- Check your understanding:
1 > Duplicate the passage of the piriformis injection text below between "Technique (Piriformis Muscle" and "27-gauge 1.25-inch needle.", inclusive.
2 > Go on with the piriformis injection text below, starting after its last sentence.

- Reading text:

+--

By Chris Faubel, M.D. –
To learn about Piriformis Syndrome, follow this link.
A piriformis muscle injection should be performed with fluoroscopic (x-ray) or ultrasound needle guidance in order to confirm proper placement of the needle as the muscle lies deep to the buttock adipose tissue and gluteus maximus muscle and can not be done safely or effetively “blindly”.
- 355.9 – Piriformis syndrome (mononeuritis)
- 20552 “Trigger point injections, 1-2 muscles”
- 77002 “Fluoroscopic guidance, non-spinal”
- Remember to bill for the injectables (contrast, steroid) if done in an office procedure room
- Corticosteroids: 40-mg of Depo-Medrol or Kenalog
- Local anesthetics: 3-5-ml of local anesthetic (lidocaine or bupivacaine)
- Note: Can also be done with botulinum toxin (Botox, Myobloc, Dysport) for longer relief than steroid and local anesthetic.
Fluoroscopy starting position:
- An A-P view is adjusted so that the inferior most part of the sacroiliac joint is in the middle of the screen.
Technique (Piriformis Muscle Injection with Fluoroscopic Guidance):
- Use an 18-gauge 1.5″ needle tip is placed on the cleaned skin over the inferior SI joint.
- Create a skin wheal and anesthetize the deeper subcutaneous skin with 1% lidocaine (buffered with sodium bicarbonate) and a 27-gauge 1.25-inch needle.

+--

- Provided information:
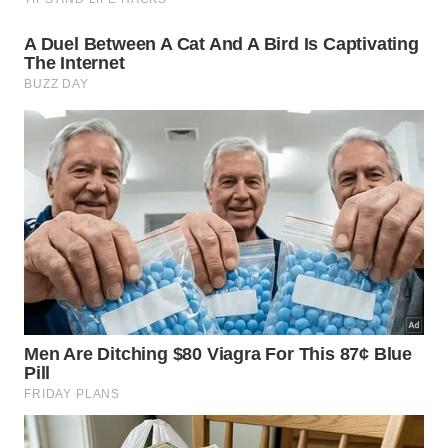
risco no local.
Quando chamar um eletricista antes
de furar?
Na orientação sobre como detectar a fiação na
parede antes de furar, a ideia central é usar
métodos simples para evitar acidentes. Mesmo
assim, paredes antigas ou reformadas exigem
cautela
e
avaliação
profissional.
Chame um eletricista quando houver dúvida sobre o
trajeto dos fios, muitos pontos elétricos próximos,
sinais de instalação improvisada ou necessidade de
furar em parede com quadro de energia. O custo da
vistoria pode ser menor que reparar cabos, choques
e
danos
na
instalação
.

+--

- Answers per task:
1 >
Technique (Piriformis Muscle Injection with Fluoroscopic Guidance):
- Use an 18-gauge 1.5″ needle tip is placed on the cleaned skin over the inferior SI joint.
- Create a skin wheal and anesthetize the deeper subcutaneous skin with 1% lidocaine (buffered with sodium bicarbonate) and a 27-gauge 1.25-inch needle.

2 >
- A 22-gauge 3.5″ or 5″ (depending on patient size) Quincke needle is used to advance down and contact the very tip of the inferior sacroiliac joint. Make note of the approximate needle depth.
- The needle is then withdrawn and redirected to a final TARGET SITE 1-cm inferior, 1-cm lateral, and 1-cm deeper than the SI joint.
- Note: I frequently notice a change in resistance (more firm) as the needle enters the piriformis muscle for some reason.
- Important: NEVER inject if the patient is feeling sharp pain shooting down their leg as the needle tip may be inside the sciatic nerve. Move the needle and retry.
TARGET SITE: 1-cm inferior, 1-cm lateral, 1-cm deeper [from the inferior SI joint]
- AP view: Contrast should flow in a diagonal pattern from cephalad to caudad as it goes toward the femoral attachment site of the piriformis muscle.